Consider the situation one moment:

Here you are in supreme control of what has well been called an "industrial plant," a congeries of elaborate mechanisms, employing subtle mechanical, chemical, and electrical processes, all working together to produce that complex miracle of human life. Have you ever spent an hour finding out whether you are running this delicate machinery intelligently? What would happen to a motor-car or a lawn-mower that was handled as most human machinery is? Yet a type-setter or a steam hammer or the most intricate mechanism used by man is simplicity itself compared to the human body.

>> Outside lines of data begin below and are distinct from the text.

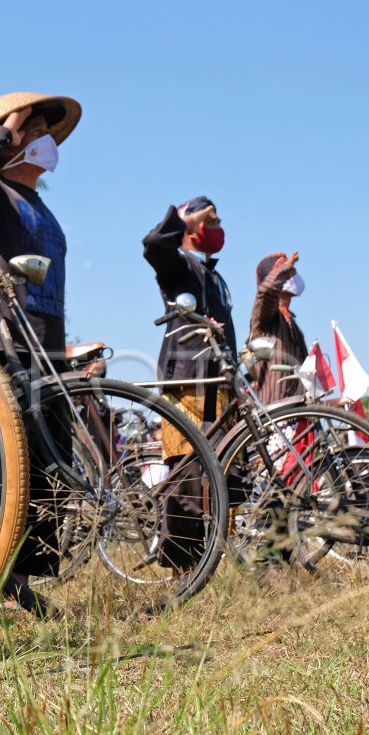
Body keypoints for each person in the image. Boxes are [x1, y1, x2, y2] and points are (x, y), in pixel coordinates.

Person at [0, 91, 81, 614]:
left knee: (49, 464)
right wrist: (8, 126)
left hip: (45, 346)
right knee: (0, 464)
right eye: (35, 128)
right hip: (1, 341)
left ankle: (22, 576)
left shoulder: (43, 207)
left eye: (49, 129)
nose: (45, 139)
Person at [142, 196, 234, 569]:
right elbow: (152, 244)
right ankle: (182, 564)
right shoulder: (175, 263)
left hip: (219, 380)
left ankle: (216, 553)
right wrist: (184, 219)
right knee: (186, 471)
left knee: (225, 470)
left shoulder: (213, 274)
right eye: (210, 220)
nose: (217, 226)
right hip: (185, 380)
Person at [248, 252, 306, 403]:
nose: (291, 273)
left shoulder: (291, 323)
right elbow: (266, 292)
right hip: (273, 415)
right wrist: (286, 268)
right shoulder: (264, 318)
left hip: (297, 414)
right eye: (286, 271)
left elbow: (305, 376)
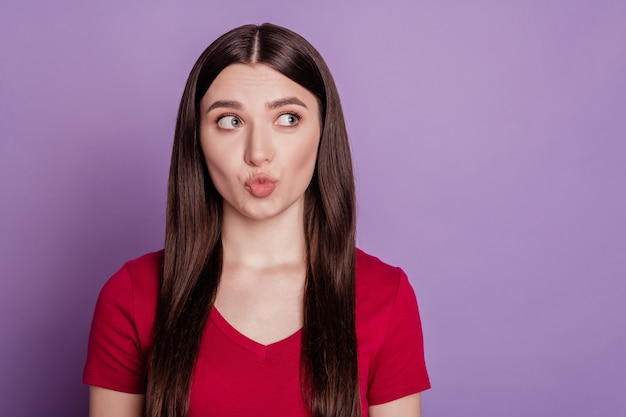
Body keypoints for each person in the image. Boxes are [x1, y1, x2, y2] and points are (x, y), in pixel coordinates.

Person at [83, 23, 430, 417]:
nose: (258, 153)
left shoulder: (386, 296)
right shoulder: (131, 295)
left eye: (287, 118)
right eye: (230, 121)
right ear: (196, 138)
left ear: (323, 131)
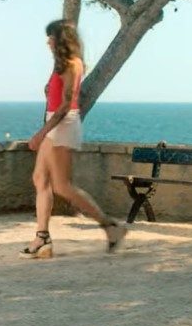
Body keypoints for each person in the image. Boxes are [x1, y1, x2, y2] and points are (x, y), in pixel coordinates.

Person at [19, 19, 126, 259]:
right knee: (40, 178)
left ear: (61, 39)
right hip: (55, 124)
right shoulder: (60, 64)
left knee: (62, 186)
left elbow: (66, 105)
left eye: (51, 37)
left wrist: (41, 133)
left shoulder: (72, 64)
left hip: (63, 126)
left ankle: (110, 226)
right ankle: (42, 237)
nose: (48, 41)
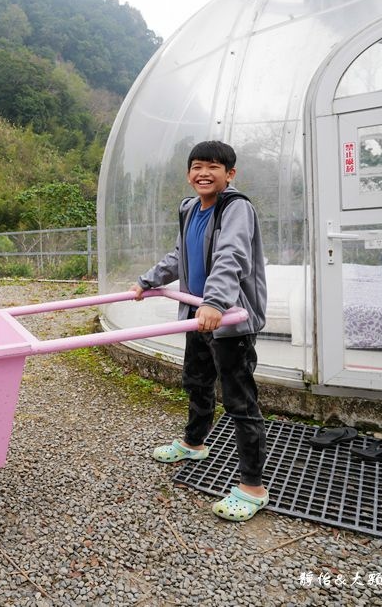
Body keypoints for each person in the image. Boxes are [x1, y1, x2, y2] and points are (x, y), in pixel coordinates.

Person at [127, 140, 269, 521]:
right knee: (197, 381)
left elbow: (232, 255)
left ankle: (252, 487)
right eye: (196, 166)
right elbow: (181, 255)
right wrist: (147, 280)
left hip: (227, 319)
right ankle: (194, 442)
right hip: (198, 315)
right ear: (189, 173)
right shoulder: (190, 208)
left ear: (230, 174)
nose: (203, 173)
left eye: (213, 167)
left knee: (240, 401)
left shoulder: (236, 208)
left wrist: (215, 302)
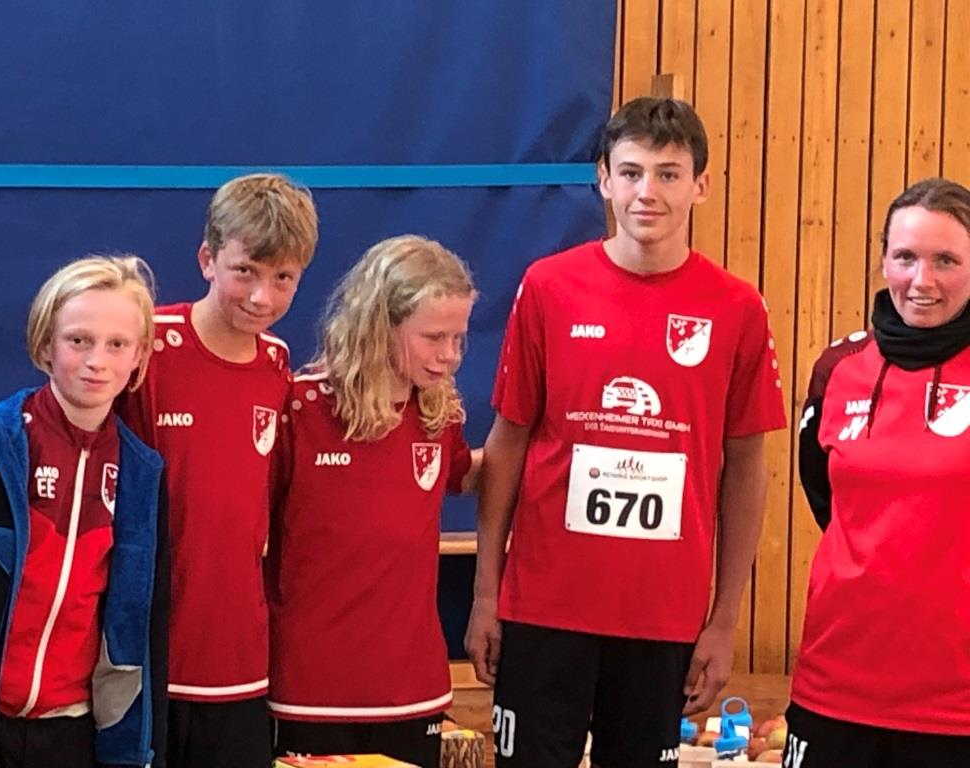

Take just one point: it would be a stupid motor-car owner who waited till something went radically wrong before having adjustments and circulation and valves looked over. But it is only comparatively recently that the idea has been applied of examining a human being before he shows signs of trouble. Probably, too, not one out of a hundred readers of this ever heard of the first organized effort along these lines, the Life Extension Institute. This movement is aimed primarily at the individual: it offers him, first of all, for a small fee, the facts about himself; and then the laws of hygiene as formulated by a Reference Board of a hundred of the most distinguished physicians and sanitarium and laboratory workers. Ex-President Taft is the chairman of the board of directors, Prof. Irving Fisher heads the Reference Board, and General Gorgas is the consultant in sanitation.

We have all learned of late years that it pays to go to a dentist once or twice a year, before a tooth begins to ache; how much more worth while to use the blood pressure, auscultatory, and other tests devised by modern science to find out in advance the tendencies or weaknesses which may cause trouble later! For it is possible nowadays to detect hardening of the arteries, Bright's disease, diabetes, and so on, months or years before they manifest themselves to the individual affected; and the chances of cure or amelioration are, of course, immeasurably increased by this advance knowledge.

This is the big new principle of health: find out your sickness before it happens.